First-time writer-director Michael Koch discusses his TIFF16 film Marija, an unconventional story of female empowerment about an immigrant woman in search of her independence above all else. We also named Margarita Breitrkeiz’s performance one of the best of the year.
My favourite TIFF film this year was Michael Koch’s Marija, which follows its eponymous subject as she steals, performs sexual favours, and works as a translator to save money to teden her own hair salon. Set in Dortmund, Germany, Marija (theatre actress Margarita Breitkreiz, compelling in the role) lives on the edge of morality, making questionable life choices in order to succeed with her business plans. For instance, she offers her rent collector sexual favours in order to avoid paying rent. But she’s never a victim: she has full autonomy over her actions. When Marija meets a man named Georgi (Georg Friedrich), she must decide whether she will allow love into her life or put her own career goals first.
It took Koch five years to write the screenplay, so long that his co-writer, Juliane Grossheim, couldn’t stay on to finish it with him. Koch’s main inspiration was to “write a story about a woman who doesn’t accept her role as a victim. She is cleaning hotel rooms and she’s saying, ‘No I don’t want to [live this life].’ This is what society gives her,” Koch explained. ”She’s ambiguous, and I think that’s really interesting to watch. You never know where she’s going or what she’s doing.”
After writing and casting the film, Koch rewrote each “role in the film for the [specific] actor” so that they didn’t “have to really act [the] role.” Because Georg Friedrich constantly smoked menthol cigarettes, the director had his character do so in the film. Similarly, Breitkreiz herself only had one close friend, a friend with whom she would speak her native language of Russian, so Koch changed Marija’s best friend Olga to match.
Koch and his director of photography, Bernhard Keller, opted to shoot Marija from behind or in side profile throughout the film. In the beginning of the film, we follow “Marjia from behind because she has no story yet. She has no place in society. Then, you get to know her during the story, and [in] the end, you see her from [the] front. Now she’s got a little place in society,” with her own hair salon. Marija is “really focused. She doesn’t look right [or] left, [and] she doesn’t look behind her. She [regrets] nothing.”
To ensure he captured the authentic immigrant experience, Koch talked with Dortmund immigrants about their lives. He would sit in coffee shops to inhabit the environment. “This is an amazing area, [with] people from over 130 countries living there,” Koch explained. “The little roles in the film, there’s no actors, [just people I met [in Dortmund],” Koch proudly declared. He collected little stories from interviews with immigrants and put them into the film. For example, one story that he had heard became the scene where Marija takes a man from Romania to the doctor to have his leg examined so she can translate the interaction. “I didn’t invent one story in the film,” Koch affirmed.

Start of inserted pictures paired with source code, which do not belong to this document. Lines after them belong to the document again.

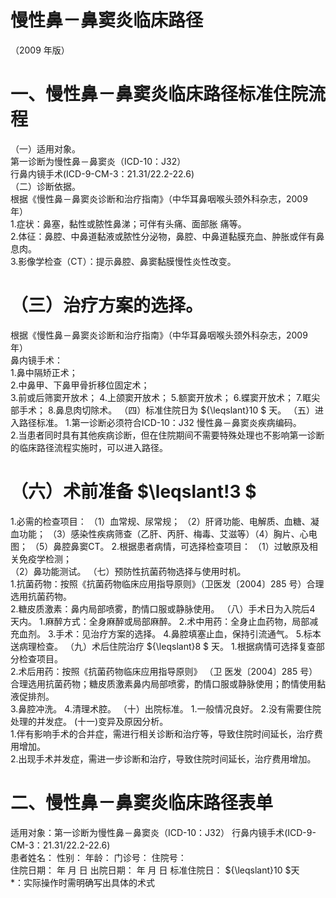 # 慢性鼻－鼻窦炎临床路径  
（2009 年版）  
# 一、慢性鼻－鼻窦炎临床路径标准住院流程  
（一）适用对象。  
第一诊断为慢性鼻－鼻窦炎（ICD-10：J32）  
行鼻内镜手术(ICD-9-CM-3：21.31/22.2-22.6)  
（二）诊断依据。  
根据《慢性鼻－鼻窦炎诊断和治疗指南》（中华耳鼻咽喉头颈外科杂志，2009 年）  
1.症状：鼻塞，黏性或脓性鼻涕；可伴有头痛、面部胀 痛等。  
2.体征：鼻腔、中鼻道黏液或脓性分泌物，鼻腔、中鼻道黏膜充血、肿胀或伴有鼻息肉。  
3.影像学检查（CT）：提示鼻腔、鼻窦黏膜慢性炎性改变。  
# （三）治疗方案的选择。  
根据《慢性鼻－鼻窦炎诊断和治疗指南》（中华耳鼻咽喉头颈外科杂志，2009 年）  
鼻内镜手术：  
1.鼻中隔矫正术；  
2.中鼻甲、下鼻甲骨折移位固定术；  
3.前或后筛窦开放术； 4.上颌窦开放术； 5.额窦开放术； 6.蝶窦开放术； 7.眶尖部手术； 8.鼻息肉切除术。 （四）标准住院日为 ${\leqslant}10 $ 天。 （五）进入路径标准。 1.第一诊断必须符合ICD-10：J32 慢性鼻－鼻窦炎疾病编码。  
2.当患者同时具有其他疾病诊断，但在住院期间不需要特殊处理也不影响第一诊断的临床路径流程实施时，可以进入路径。  
# （六）术前准备 $\leqslant\!3 $  
1.必需的检查项目： （1）血常规、尿常规； （2）肝肾功能、电解质、血糖、凝血功能； （3）感染性疾病筛查（乙肝、丙肝、梅毒、艾滋等）（4）胸片、心电图； （5）鼻腔鼻窦CT。 2.根据患者病情，可选择检查项目： （1）过敏原及相关免疫学检测；  
（2）鼻功能测试。 （七）预防性抗菌药物选择与使用时机。  
1.抗菌药物：按照《抗菌药物临床应用指导原则》（卫医发〔2004〕285 号）合理选用抗菌药物。  
2.糖皮质激素：鼻内局部喷雾，酌情口服或静脉使用。 （八）手术日为入院后4 天内。 1.麻醉方式：全身麻醉或局部麻醉。 2.术中用药：全身止血药物，局部减充血剂。 3.手术：见治疗方案的选择。 4.鼻腔填塞止血，保持引流通气。 5.标本送病理检查。  （九）术后住院治疗 ${\leqslant}8 $ 天。 1.根据病情可选择复查部分检查项目。  
2.术后用药：按照《抗菌药物临床应用指导原则》 （卫 医发〔2004〕285 号）合理选用抗菌药物；糖皮质激素鼻内局部喷雾，酌情口服或静脉使用；酌情使用黏液促排剂。  
3.鼻腔冲洗。 4.清理术腔。 （十）出院标准。 1.一般情况良好。 2.没有需要住院处理的并发症。 (十一)变异及原因分析。  
1.伴有影响手术的合并症，需进行相关诊断和治疗等，导致住院时间延长，治疗费用增加。  
2.出现手术并发症，需进一步诊断和治疗，导致住院时间延长，治疗费用增加。  
# 二、慢性鼻－鼻窦炎临床路径表单  
适用对象：第一诊断为慢性鼻－鼻窦炎（ICD-10：J32） 行鼻内镜手术(ICD-9-CM-3：21.31/22.2-22.6)  
患者姓名：           性别：    年龄：    门诊号：       住院号：  
住院日期：   年  月  日 出院日期：   年  月   日  标准住院日： ${\leqslant}10 $天  
\*：实际操作时需明确写出具体的术式  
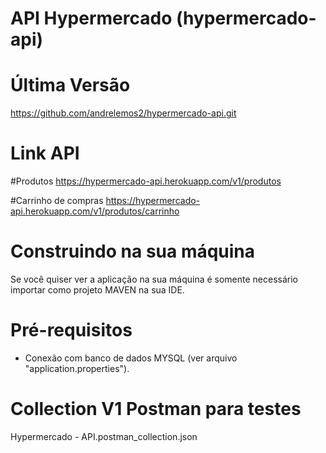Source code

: API Hypermercado (hypermercado-api)
==========================

Última Versão
==========================

https://github.com/andrelemos2/hypermercado-api.git

Link API
==========================
#Produtos
https://hypermercado-api.herokuapp.com/v1/produtos

#Carrinho de compras
https://hypermercado-api.herokuapp.com/v1/produtos/carrinho

Construindo na sua máquina
==========================

Se você quiser ver a aplicação na sua máquina é somente necessário importar como projeto MAVEN na sua IDE.

# Pré-requisitos
- Conexão com banco de dados MYSQL (ver arquivo "application.properties").

# Collection V1 Postman para testes
Hypermercado - API.postman_collection.json

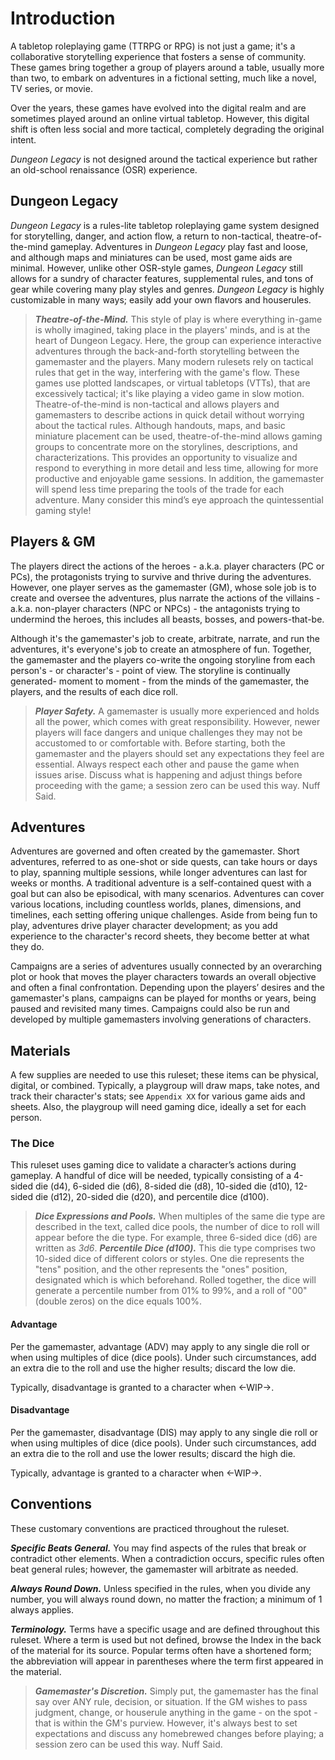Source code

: # Introduction

A tabletop roleplaying game (TTRPG or RPG) is not just a game; it's a collaborative storytelling experience that fosters a sense of community. These games bring together a group of players around a table, usually more than two, to embark on adventures in a fictional setting, much like a novel, TV series, or movie.

Over the years, these games have evolved into the digital realm and are sometimes played around an online virtual tabletop. However, this digital shift is often less social and more tactical, completely degrading the original intent.

*Dungeon Legacy* is not designed around the tactical experience but rather an old-school renaissance (OSR) experience.

## Dungeon Legacy

*Dungeon Legacy* is a rules-lite tabletop roleplaying game system designed for storytelling, danger, and action flow, a return to non-tactical, theatre-of-the-mind gameplay. Adventures in *Dungeon Legacy* play fast and loose, and although maps and miniatures can be used, most game aids are minimal. However, unlike other OSR-style games, *Dungeon Legacy* still allows for a sundry of character features, supplemental rules, and tons of gear while covering many play styles and genres. *Dungeon Legacy* is highly customizable in many ways; easily add your own flavors and houserules.

> ***Theatre-of-the-Mind.*** This style of play is where everything in-game is wholly imagined, taking place in the players' minds, and is at the heart of Dungeon Legacy. Here, the group can experience interactive adventures through the back-and-forth storytelling between the gamemaster and the players. Many modern rulesets rely on tactical rules that get in the way, interfering with the game's flow. These games use plotted landscapes, or virtual tabletops (VTTs), that are excessively tactical; it's like playing a video game in slow motion. Theatre-of-the-mind is non-tactical and allows players and gamemasters to describe actions in quick detail without worrying about the tactical rules. Although handouts, maps, and basic miniature placement can be used, theatre-of-the-mind allows gaming groups to concentrate more on the storylines, descriptions, and characterizations. This provides an opportunity to visualize and respond to everything in more detail and less time, allowing for more productive and enjoyable game sessions. In addition, the gamemaster will spend less time preparing the tools of the trade for each adventure. Many consider this mind’s eye approach the quintessential gaming style!

## Players & GM

The players direct the actions of the heroes - a.k.a. player characters (PC or PCs), the protagonists trying to survive and thrive during the adventures. However, one player serves as the gamemaster (GM), whose sole job is to create and oversee the adventures, plus narrate the actions of the villains - a.k.a. non-player characters (NPC or NPCs) - the antagonists trying to undermind the heroes, this includes all beasts, bosses, and powers-that-be.

Although it's the gamemaster's job to create, arbitrate, narrate, and run the adventures, it's everyone's job to create an atmosphere of fun. Together, the gamemaster and the players co-write the ongoing storyline from each person's - or character's - point of view. The storyline is continually generated- moment to moment - from the minds of the gamemaster, the players, and the results of each dice roll.

>***Player Safety.*** A gamemaster is usually more experienced and holds all the power, which comes with great responsibility. However, newer players will face dangers and unique challenges they may not be accustomed to or comfortable with. Before starting, both the gamemaster and the players should set any expectations they feel are essential. Always respect each other and pause the game when issues arise. Discuss what is happening and adjust things before proceeding with the game; a session zero can be used this way. Nuff Said.

## Adventures

Adventures are governed and often created by the gamemaster. Short adventures, referred to as one-shot or side quests, can take hours or days to play, spanning multiple sessions, while longer adventures can last for weeks or months. A traditional adventure is a self-contained quest with a goal but can also be episodical, with many scenarios. Adventures can cover various locations, including countless worlds, planes, dimensions, and timelines, each setting offering unique challenges. Aside from being fun to play, adventures drive player character development; as you add experience to the character's record sheets, they become better at what they do.

Campaigns are a series of adventures usually connected by an overarching plot or hook that moves the player characters towards an overall objective and often a final confrontation. Depending upon the players’ desires and the gamemaster's plans, campaigns can be played for months or years, being paused and revisited many times. Campaigns could also be run and developed by multiple gamemasters involving generations of characters.

## Materials

A few supplies are needed to use this ruleset; these items can be physical, digital, or combined. Typically, a playgroup will draw maps, take notes, and track their character's stats; see `Appendix XX` for various game aids and sheets. Also, the playgroup will need gaming dice, ideally a set for each person.

### The Dice

This ruleset uses gaming dice to validate a character’s actions during gameplay. A handful of dice will be needed, typically consisting of a 4-sided die (d4), 6-sided die (d6), 8-sided die (d8), 10-sided die (d10), 12-sided die (d12), 20-sided die (d20), and percentile dice (d100).

> ***Dice Expressions and Pools.*** When multiples of the same die type are described in the text, called dice pools, the number of dice to roll will appear before the die type. For example, three 6-sided dice (d6) are written as *3d6*.
> ***Percentile Dice (d100).*** This die type comprises two 10-sided dice of different colors or styles. One die represents the "tens" position, and the other represents the "ones" position, designated which is which beforehand. Rolled together, the dice will generate a percentile number from 01% to 99%, and a roll of "00" (double zeros) on the dice equals 100%.

#### Advantage

Per the gamemaster, advantage (ADV) may apply to any single die roll or when using multiples of dice (dice pools). Under such circumstances, add an extra die to the roll and use the higher results; discard the low die.

Typically, disadvantage is granted to a character when <-WIP->.

#### Disadvantage

Per the gamemaster, disadvantage (DIS) may apply to any single die roll or when using multiples of dice (dice pools). Under such circumstances, add an extra die to the roll and use the lower results; discard the high die.

Typically, advantage is granted to a character when <-WIP->.

## Conventions

These customary conventions are practiced throughout the ruleset.

***Specific Beats General.*** You may find aspects of the rules that break or contradict other elements. When a contradiction occurs, specific rules often beat general rules; however, the gamemaster will arbitrate as needed.

***Always Round Down.*** Unless specified in the rules, when you divide any number, you will always round down, no matter the fraction; a minimum of 1 always applies.

***Terminology.*** Terms have a specific usage and are defined throughout this ruleset. Where a term is used but not defined, browse the Index in the back of the material for its source. Popular terms often have a shortened form; the abbreviation will appear in parentheses where the term first appeared in the material.

>***Gamemaster's Discretion.*** Simply put, the gamemaster has the final say over ANY rule, decision, or situation. If the GM wishes to pass judgment, change, or houserule anything in the game - on the spot - that is within the GM's purview. However, it's always best to set expectations and discuss any homebrewed changes before playing; a session zero can be used this way. Nuff Said.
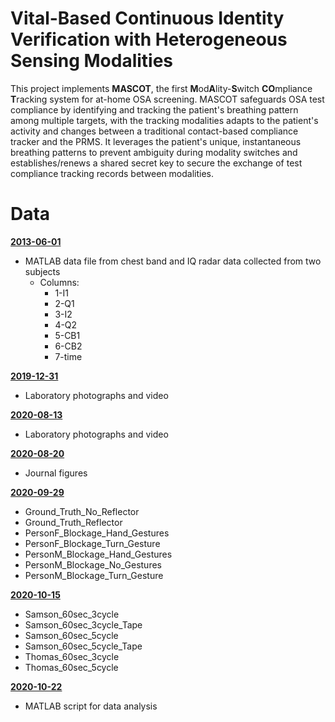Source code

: # Vital-Based Continuous Identity Verification with Heterogeneous Sensing Modalities

This project implements **MASCOT**, the first **M**od**A**lity-**S**witch **CO**mpliance **T**racking system for at-home OSA screening. MASCOT safeguards OSA test compliance by identifying and tracking the patient's breathing pattern among multiple targets, with the tracking modalities adapts to the patient's activity and changes between a traditional contact-based compliance tracker and the PRMS. It leverages the patient's unique, instantaneous breathing patterns to prevent ambiguity during modality switches and establishes/renews a shared secret key to secure the exchange of test compliance tracking records between modalities.

# Data

[**2013-06-01**](https://github.com/gustybear-research/x96_multi_moda_p_verf_osa/tree/main/exp_2013_06_01)
- MATLAB data file from chest band and IQ radar data collected from two subjects
  - Columns: 
    - 1-I1
    - 2-Q1   
    - 3-I2
    - 4-Q2
    - 5-CB1
    - 6-CB2
    - 7-time

[**2019-12-31**](https://github.com/gustybear-research/x96_multi_moda_p_verf_osa/tree/main/exp_2019_12_31)
- Laboratory photographs and video

[**2020-08-13**](https://github.com/gustybear-research/x96_multi_moda_p_verf_osa/tree/main/exp_2020_08_13)
- Laboratory photographs and video

[**2020-08-20**](https://github.com/gustybear-research/x96_multi_moda_p_verf_osa/tree/main/exp_2020_08_20)
- Journal figures

[**2020-09-29**](https://github.com/gustybear-research/x96_multi_moda_p_verf_osa/tree/main/exp_2020_09_29)
- Ground_Truth_No_Reflector
- Ground_Truth_Reflector
- PersonF_Blockage_Hand_Gestures
- PersonF_Blockage_Turn_Gesture
- PersonM_Blockage_Hand_Gestures
- PersonM_Blockage_No_Gestures
- PersonM_Blockage_Turn_Gesture

[**2020-10-15**](https://github.com/gustybear-research/x96_multi_moda_p_verf_osa/tree/main/exp_2020_10_15)
- Samson_60sec_3cycle
- Samson_60sec_3cycle_Tape
- Samson_60sec_5cycle
- Samson_60sec_5cycle_Tape
- Thomas_60sec_3cycle
- Thomas_60sec_5cycle

[**2020-10-22**](https://github.com/gustybear-research/x96_multi_moda_p_verf_osa/tree/main/exp_2020_10_22)
- MATLAB script for data analysis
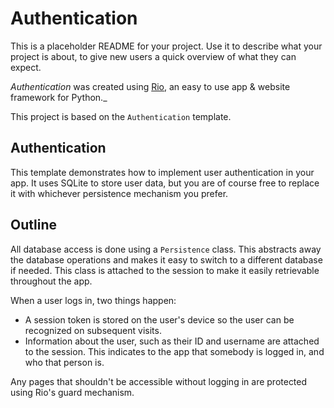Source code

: # Authentication

This is a placeholder README for your project. Use it to describe what your
project is about, to give new users a quick overview of what they can expect.

_Authentication_ was created using [Rio](https://rio.dev/), an easy to
use app & website framework for Python._

This project is based on the `Authentication` template.

## Authentication

This template demonstrates how to implement user authentication in your app. It
uses SQLite to store user data, but you are of course free to replace it with
whichever persistence mechanism you prefer.

## Outline

All database access is done using a `Persistence` class. This abstracts away the
database operations and makes it easy to switch to a different database if
needed. This class is attached to the session to make it easily retrievable
throughout the app.

When a user logs in, two things happen:

- A session token is stored on the user's device so the user can be recognized
  on subsequent visits.
- Information about the user, such as their ID and username are attached to the
  session. This indicates to the app that somebody is logged in, and who that
  person is.

Any pages that shouldn't be accessible without logging in are protected using
Rio's guard mechanism.
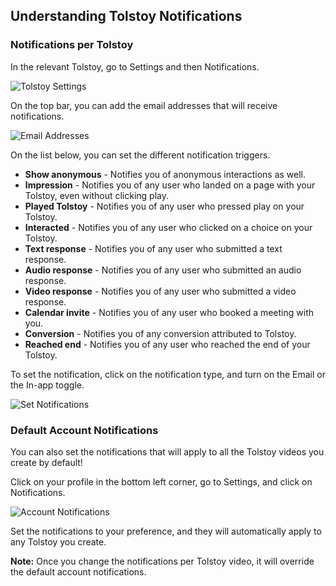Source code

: ## Understanding Tolstoy Notifications

### Notifications per Tolstoy

In the relevant Tolstoy, go to Settings and then Notifications.

![Tolstoy Settings](https://downloads.intercomcdn.com/i/o/850634246/259db84f725f25f9fdff7548/1704a6dd-3e95-483d-a8f9-3180fb1f2ca8)

On the top bar, you can add the email addresses that will receive notifications.

![Email Addresses](https://downloads.intercomcdn.com/i/o/484375415/7fa9bae8c4b205c0db7990e0/image.png)

On the list below, you can set the different notification triggers.

- **Show anonymous** - Notifies you of anonymous interactions as well.
- **Impression** - Notifies you of any user who landed on a page with your Tolstoy, even without clicking play.
- **Played Tolstoy** - Notifies you of any user who pressed play on your Tolstoy.
- **Interacted** - Notifies you of any user who clicked on a choice on your Tolstoy.
- **Text response** - Notifies you of any user who submitted a text response.
- **Audio response** - Notifies you of any user who submitted an audio response.
- **Video response** - Notifies you of any user who submitted a video response.
- **Calendar invite** - Notifies you of any user who booked a meeting with you.
- **Conversion** - Notifies you of any conversion attributed to Tolstoy.
- **Reached end** - Notifies you of any user who reached the end of your Tolstoy.

To set the notification, click on the notification type, and turn on the Email or the In-app toggle.

![Set Notifications](https://downloads.intercomcdn.com/i/o/850631162/456a6f9eb0bf2d4fb70fe038/c09cf472-438b-4717-849e-36cb70ceb811)

### Default Account Notifications

You can also set the notifications that will apply to all the Tolstoy videos you create by default!

Click on your profile in the bottom left corner, go to Settings, and click on Notifications.

![Account Notifications](https://downloads.intercomcdn.com/i/o/850638558/c0df0780411b7ed74593ca30/image.png)

Set the notifications to your preference, and they will automatically apply to any Tolstoy you create.

**Note:** Once you change the notifications per Tolstoy video, it will override the default account notifications.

Commitment and love do not play a role in the relationships of the film; instead they are purely transactional. Real love is a “luxury. It’s always the thing you cannot afford,” said Koch. He was also adamant that the immigrant experience shouldn’t be romanticized, which is why Koch opted for a bittersweet ending. Marija succeeds at opening her own business, but it’s at the cost of her romantic relationship with Georgi, her boss.
When Georgi confronts Marija about leaving Germany, “she’s lying [when she says], ‘’No I don’t have any feeling for you.’ She just wants to say, ‘I’m sorry, you are really important for me, but I have to stay here,’ [which is] sad.” But she’s finally self-sufficient, which Koch reveals is “an important step [towards a] more self determined life. The next guy she’ll meet will [result in] a different relationship because now, she’s [at a different] point.”